Die von der Bundesregierung geplante Mietrechtsanpassung ist ein ähnliches Beispiel. Mit langfristiger und gut argumentierter Überzeugungsarbeit ist es der Immobilienwirtschaft gelungen, Gehör in der Bundespolitik zu finden und den Wohnungsbau auf die Agenda zu setzen. Ein Ziel von 1,5 MillionenWohnungen, eine Reihe von Maßnahmen, ein Wohngipfel — das ist beachtlich und ein großer Schritt in die richtige Richtung.

Die baupolitischen Maßnahmen, die auf dem — übrigens vom IVD vorgeschlagenen — Wohngipfel in Abstimmung mit Immobilien- und Bauwirtschaft beschlossen wurden, sind sinnvoll und absolut zweckdienlich. Erst einmal umgesetzt, führen sie zu einer höheren Baulandausweisung, zu schnelleren Genehmigungsverfahren und geringeren Baukosten. Doch die Umsetzung ist schwierig, denn im Bauordnungsrecht geht ähnlich wie bei der Grunderwerbsteuer nichts ohne die Bundesländer. Hinzu kommt, dass beispielsweise die Angleichung der Bauordnungen trotz aller Notwendigkeit nicht besonders medienwirksam erscheint. Deshalb hat es die Politik auch nicht eilig — für viele der beschlossenen Maßnahmen ist nicht einmal ein Zeitplan festgelegt worden.

Viel rascher durchgewinkt wird dagegen das Mietrechtsanpassungsgesetz. Mietpreisbremse verschärfen, Modernisierungsumlage verkürzen, vielleicht sogar den Mietspiegel manipulieren — ändert alles nichts am Grundproblem Wohnraummangel, geht aber einfach und klingt auch noch gut.

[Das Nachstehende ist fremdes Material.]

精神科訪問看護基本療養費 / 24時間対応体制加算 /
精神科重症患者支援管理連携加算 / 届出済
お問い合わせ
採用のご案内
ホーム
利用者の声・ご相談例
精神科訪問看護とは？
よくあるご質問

Diese Unart der Politik, die sinnvollen, aber schwierigen Dinge auf die lange Bank zu schieben, um stattdessen zum Beispiel mit immer neuen unnötigen Regulierungen kurzfristige Schein-Erfolge zu feiern, ist mehr als ärgerlich. Sie macht viel zunichte. Im kommenden Jahr wartet wieder viel Überzeugungsarbeit auf uns.